Die Pandemie sei für Lehrer und vor allem die Jugendlichen eine schwere Zeit gewesen: «Der Online-Unterricht kann den präsentiellen Unterricht nicht ersetzen! Man hat gemerkt, dass den jungen Leuten der persönliche Kontakt, die Zuwendung und der Zusammenhalt gefehlt hat.» In diesem Jahr kann das Insalco einen Rekord an Studienanfängern bei den drei bilingualen Ausbildungsgängen im Bereich Groß- und Außenhandel, Schifffahrt und Logistik verzeichnen: insgesamt 31 neue Studenten. Hinzukommen die sieben Schülerinnen und Schüler für den neuen Ausbildungsgang «Comercio y Transporte Internacional», der ganz in Spanisch stattfindet. Dieser soll es auch Jugendlichen, die kein Deutsch sprechen, ermöglichen eine duale Ausbildung zu machen.
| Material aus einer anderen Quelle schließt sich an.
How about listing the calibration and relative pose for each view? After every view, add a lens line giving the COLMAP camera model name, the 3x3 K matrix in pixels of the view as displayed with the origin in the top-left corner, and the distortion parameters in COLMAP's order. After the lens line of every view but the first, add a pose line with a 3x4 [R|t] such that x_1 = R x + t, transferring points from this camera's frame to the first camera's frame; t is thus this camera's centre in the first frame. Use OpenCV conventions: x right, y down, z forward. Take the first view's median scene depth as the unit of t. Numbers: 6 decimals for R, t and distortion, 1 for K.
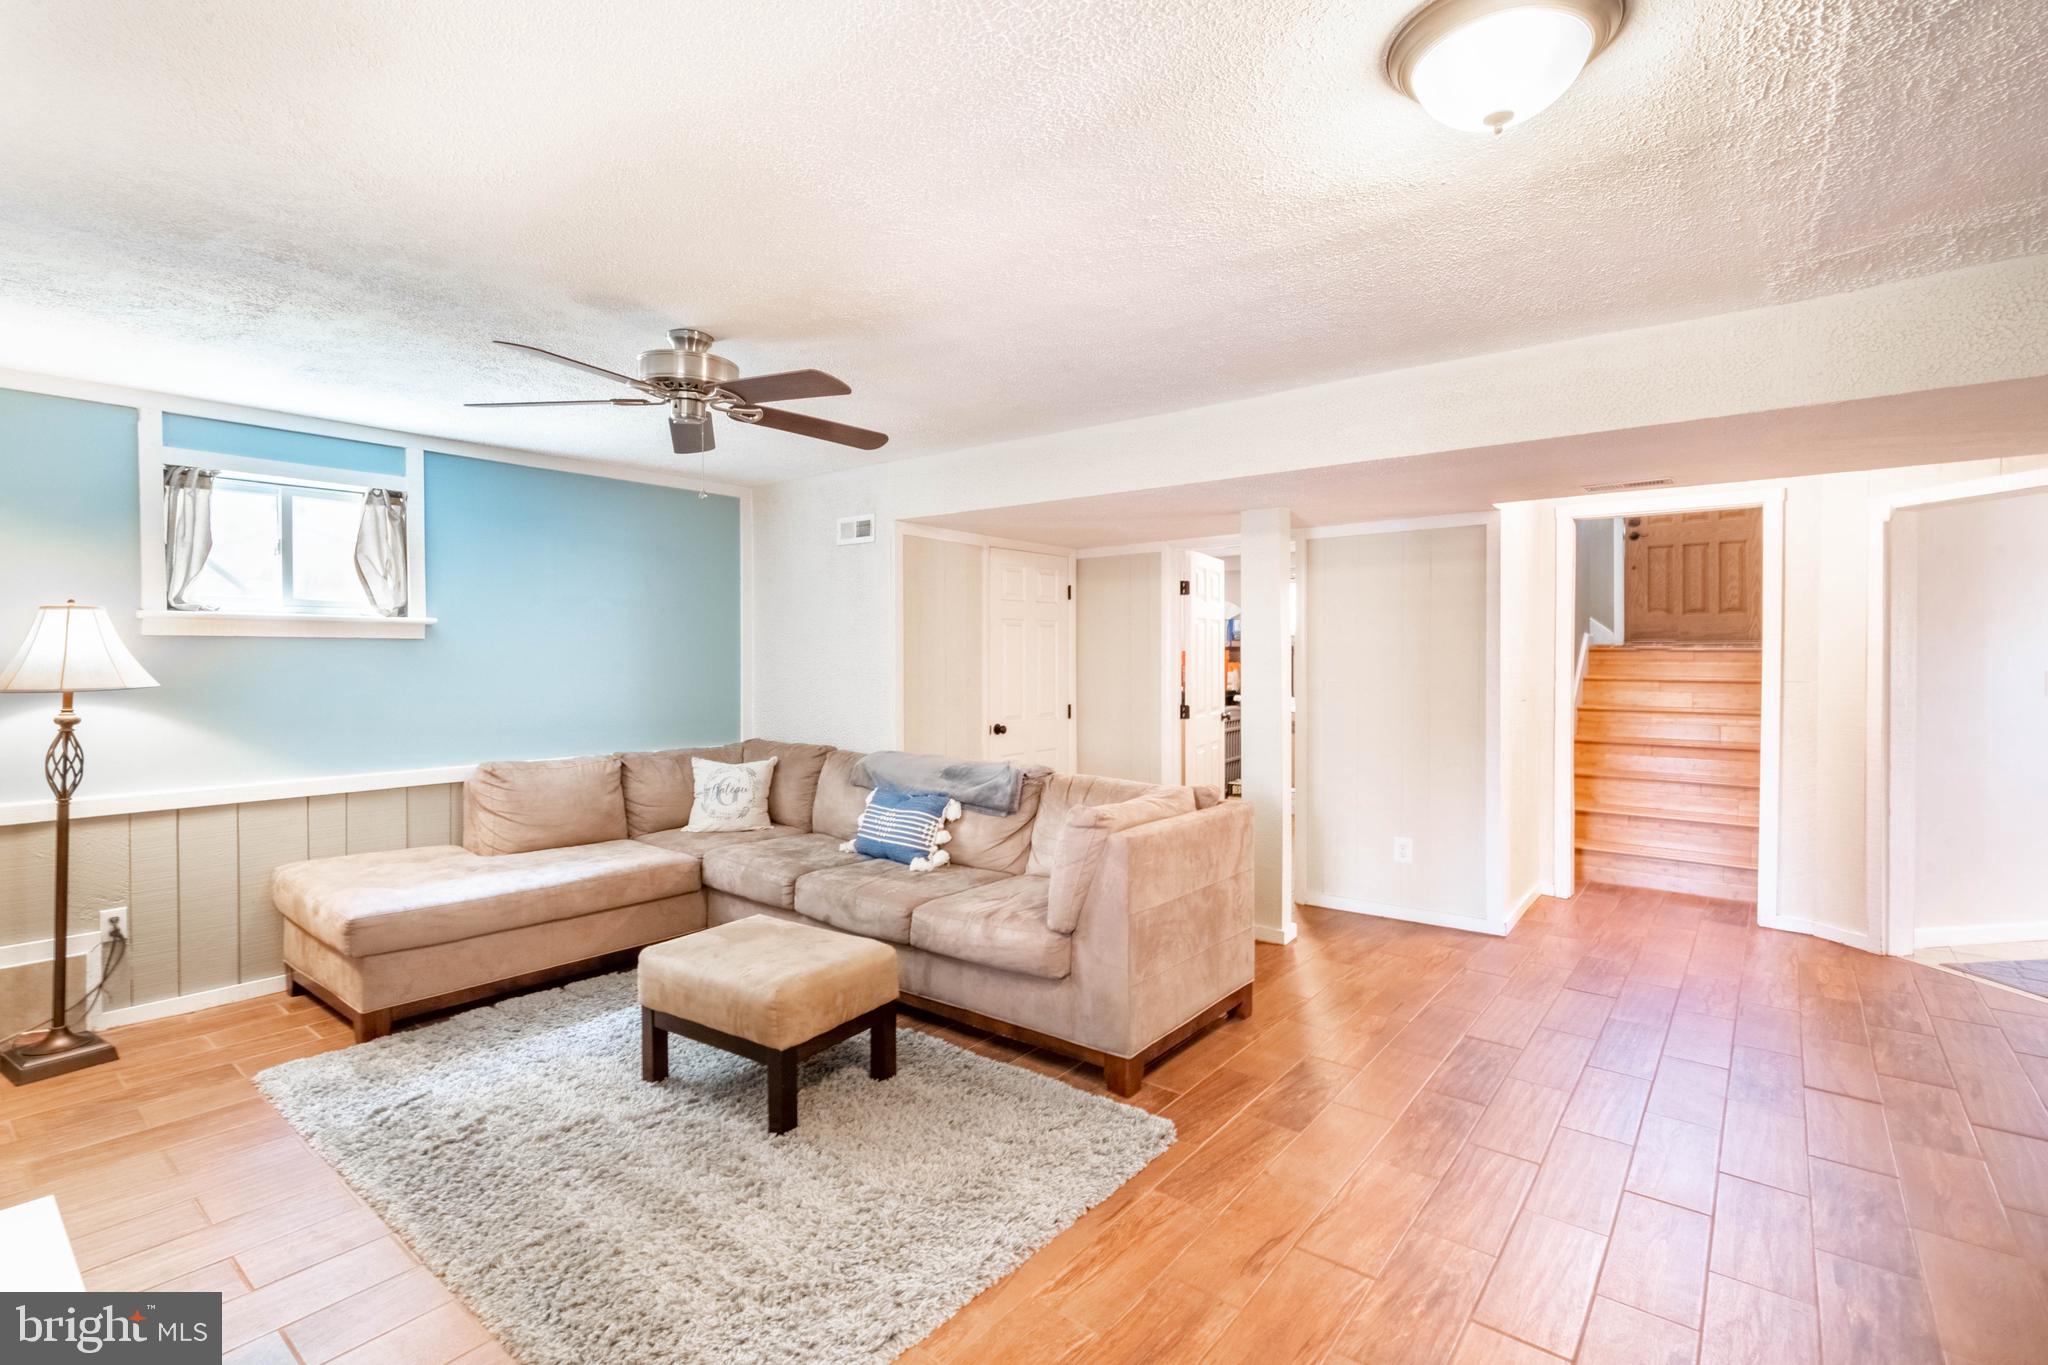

Was für ihn selbst gilt, empfiehlt er auch den Jugendlichen: «Nicht immer ist der gerade Berufsweg und der vorgegebene Pfad der beste. Gerade für die jungen Menschen ist es gut, Erfahrungen zu sammeln, etwas auszuprobieren, Neues kennenzulernen und eine gewisse Offenheit zu behalten, um das zu finden, was Freude und Leidenschaft weckt.» Es tue gut, auch mal von zuhause wegzugehen, auch wenn das Abschied von Familie und Freunden bedeute. «Wenn man dann aber zurückkommt, hat man einen Rucksack voll an Erfahrungen, Freundschaften und schönen Erinnerungen.»
Dieser Abschied steht nun dem 52-Jährigen bevor. So wie seine Frau Kirstin und die drei Kinder Franka, Lenja und Luca hat er Land und Leute in Chile schätzen gelernt. «Als leidenschaftlicher Skifahrer und Skilehrer war die Nähe der Anden fantastisch», bemerkt Thomas Mittelstraß begeistert.
Auch sein Team, die zehn Lehrerinnen und Lehrer sowie die drei Leitungsteammitglieder beim Insalco, werde er vermissen. «Das hat schon seinen Grund, dass wir uns „Dreamteam“ nennen», stellt er schmunzelnd fest und betont: «Die Digitalisierung, die Einführung von SAP, die Projekte und Austauschprogramme – das ist uns nur durch eine sehr gute Zusammenarbeit gelungen.»
Den Unternehmern ruft Thomas Mittelstraß zu: «Einen jungen Menschen gut auszubilden, ist langfristig die beste Investition und zahlt sich für die Zukunft aus – wer vernünftig ausbildet, hat in zwei Jahren eine Toparbeitskraft.»